Member of Uttar Pradesh Legislative Assembly
- Incumbent
- Assumed office 2017
- Preceded by: Tej Narayan Pandey
- Constituency: Ayodhya

Personal details
- Born: 18 February 1948 (age 78) Bombay, Bombay Province, India
- Party: Bharatiya Janata Party
- Spouse: Narvada Gupta
- Children: 3 sons, 2 daughters
- Parent: Kanti Lal Gupta (father);
- Education: B.S.C.
- Occupation: Politician
- Profession: Business Engineering Teaching

= Ved Prakash Gupta =

Indian politician

Ved Prakash Gupta (born 18 February 1948) is an Indian politician from Uttar Pradesh. In 2022, Ved Prakash Gupta, a member of the Bharatiya Janata Party, won from the prestigious Ayodhya Assembly constituency, where the Ram Mandir is located.
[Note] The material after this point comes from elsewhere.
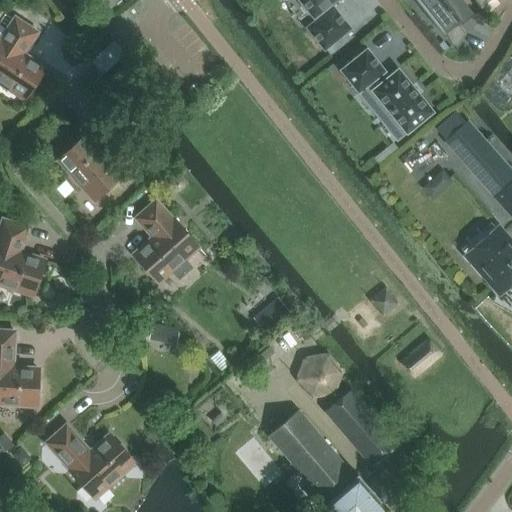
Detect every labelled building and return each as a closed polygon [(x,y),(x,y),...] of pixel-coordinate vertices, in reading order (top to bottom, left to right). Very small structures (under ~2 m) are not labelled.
[(330,5),(336,0),(298,0),(315,21),(306,28),(324,51),(351,29),(333,7),(331,8),(330,5)] [(474,15),(462,0),(418,0),(431,16),(428,18),(441,34),(444,32),(456,47),(456,48),(465,33),(465,32),(457,22),(461,19),(464,23),(474,15)] [(44,69),(22,54),(35,33),(34,32),(39,24),(29,18),(25,26),(15,19),(1,40),(0,39),(0,85),(5,89),(8,88),(25,99),(31,89),(34,89),(39,82),(38,78),(44,69)] [(433,112),(398,69),(388,77),(384,73),(385,72),(367,49),(340,71),(358,93),(367,86),(406,133),(433,112)] [(511,171),(468,122),(466,123),(445,142),(511,217),(511,171)] [(120,174),(139,157),(122,139),(104,156),(85,136),(77,143),(74,143),(67,149),(67,152),(58,160),(72,174),(72,178),(77,184),(80,184),(94,200),(121,176),(120,174)] [(198,246),(174,220),(172,221),(155,202),(137,218),(154,237),(133,255),(141,264),(141,267),(147,274),(150,274),(157,282),(172,269),(175,269),(182,264),(182,260),(198,246)] [(44,261),(18,253),(26,229),(3,221),(0,229),(0,284),(2,285),(3,288),(11,291),(14,289),(33,295),(37,285),(40,283),(42,275),(41,272),(44,261)] [(511,283),(511,245),(510,244),(511,242),(498,226),(471,250),(489,271),(483,276),(495,290),(501,285),(505,289),(511,283)] [(39,370),(11,368),(13,333),(0,331),(0,403),(4,404),(6,406),(14,407),(17,405),(37,406),(37,394),(40,392),(40,384),(38,381),(39,370)] [(413,378),(441,354),(428,339),(400,363),(413,378)] [(397,443),(351,389),(324,411),(370,466),(371,467),(372,466),(396,445),(397,445),(398,444),(397,443)] [(353,476),(297,411),(268,436),(326,503),(322,507),(322,506),(321,507),(321,508),(321,509),(322,508),(324,511),(381,511),(385,509),(386,508),(385,507),(372,492),(371,491),(358,477),(359,476),(358,475),(357,476),(357,475),(356,476),(356,477),(342,490),(340,488),(353,476)] [(119,475),(134,462),(126,454),(126,450),(120,444),(117,444),(110,435),(89,453),(66,427),(47,443),(71,470),(69,471),(93,498),(109,484),(112,484),(119,479),(119,475)]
He is currently serving as a legislator (MLA) in the 18th Uttar Pradesh Assembly. Previously, he served as a member of the 17th Uttar Pradesh Assembly, representing the Ayodhya Assembly constituency.

==Political career==
Following the 2022 Uttar Pradesh Legislative Assembly election he was re-elected as an MLA from the Ayodhya Assembly constituency after defeating Samajwadi Party candidate Tej Narayan Pandey by a margin of 19,990 votes.